Een studie in 2018 die ook eigenaars en bewoners consulteerde, legde de basis voor een draagvlak om de bouwblokken af te breken en de oostzijde van het spoor grondig te transformeren. De sloop van de twee bouwblokken geeft ruimte aan duurzame vervoersmodi, klimaatrobuuste vergroening, en eventueel ook nieuwbouw voor kleinschalige voorzieningen, kantoren en/of betaalbaar wonen. De plannen rond de kop van Kessel-Lo passen in een masterplan dat de stad momenteel uitwerkt in samenwerking met AWV, De Lijn, Infrabel, NMBS en Regionet Leuven voor de volledige knoop rond de Blauwputbrug en het spoor, inclusief de Diestsesteenweg en de Vuurkruisenlaan. Met het masterplan voor de kern van Bekkevoort, goedgekeurd in 2018, anticipeert de gemeente op de mogelijke komst van de HOV-lijn Leuven-Diest. Het masterplan mikt op een aantrekkelijk, leefbaar, levendig en kwaliteitsvol centrum met voldoende voorzieningen die bereikbaar zijn via een netwerk van trage verbindingen. Een bundeling van activiteiten en voorzieningen in de zone ‘achter de kerk’ moet de centrumfunctie van de kern van Bekkevoort versterken

Binnen de oproep Lokale Ruimtetrajecten onderzoekt Regionet Leuven hoe deze zone kan ontwikkeld worden zonder de eigenheid en de schaal van Bekkevoort aan te tasten. Dat kan door duurzame gemeenschapsvoorzieningen te combineren met voldoende woningen en groen. Zo wordt de zone ‘achter de kerk’ een levendige site met een mix van functies.

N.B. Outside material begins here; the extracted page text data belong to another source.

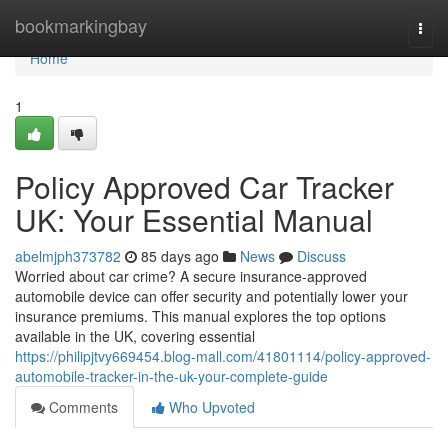
Home
bookmarkingbay
Togg
navi
Home
1
Policy Approved Car Tracker
UK: Your Essential Manual
abelmjph373782
85 days ago
News
Discuss
Worried about car crime? A secure insurance-approved
automobile device can offer security and potentially lower your
insurance premiums. This manual explores the top options
available in the UK, covering essential
https://philipjtvy669454.blog-mall.com/41801114/policy-approved-
automobile-tracker-in-the-uk-your-complete-guide
Comments
Who Upvoted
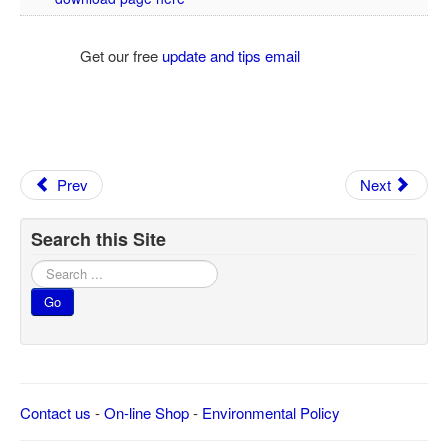
Get our free
update and tips email
Prev
Next
Search this Site
Search
...
Go
Contact us
-
On-line Shop
-
Environmental Policy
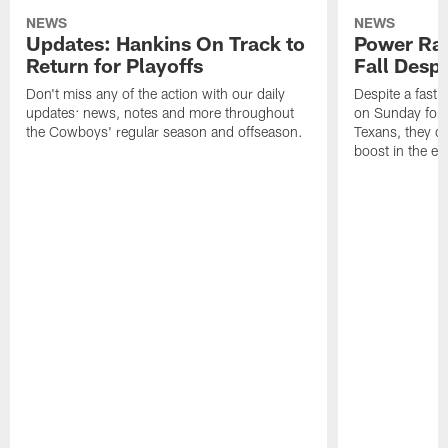
NEWS
NEWS
Updates: Hankins On Track to
Power Ra
Return for Playoffs
Fall Desp
Don't miss any of the action with our daily
Despite a fast 
updates: news, notes and more throughout
on Sunday for 
the Cowboys' regular season and offseason.
Texans, they di
boost in the ey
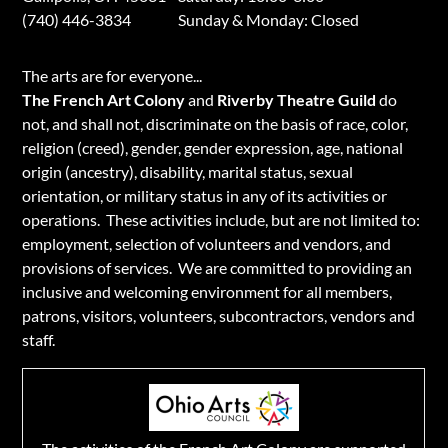
(740) 446-3834
​Sunday & Monday: Closed
​The arts are for everyone...
The French Art Colony
and
Riverby Theatre Guild
do
not, and shall not, discriminate on the basis of race, color,
religion (creed), gender, gender expression, age, national
origin (ancestry), disability, marital status, sexual
orientation, or military status in any of its activities or
operations. These activities include, but are not limited to:
employment, selection of volunteers and vendors, and
provisions of services. We are committed to providing an
inclusive and welcoming environment for all members,
patrons, visitors, volunteers, subcontractors, vendors and
staff.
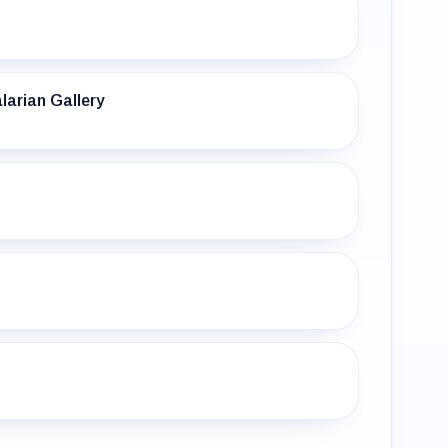
larian Gallery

In Tielt-Winge werd Kraasbeekstelplaats geselecteerd als één van de drie stopplaatsen voor de mogelijke nieuwe HOV-lijn in de gemeente. Binnen de oproep Lokale Ruimtetrajecten werkt Regionet Leuven een visie uit voor de omgeving van de stelplaats. Dat onderzoek moet uitwijzen welke functies en ontwikkelingen zinvol zijn op deze plek.

De voetbalterreinen van de gemeente hierheen verplaatsen is bijvoorbeeld een mogelijkheid. Tegelijkertijd bekijken we of het zin heeft om de wijk verder te verdichten en wat de relatie is met de kern van Tielt, waar vandaag meer voorzieningen zijn.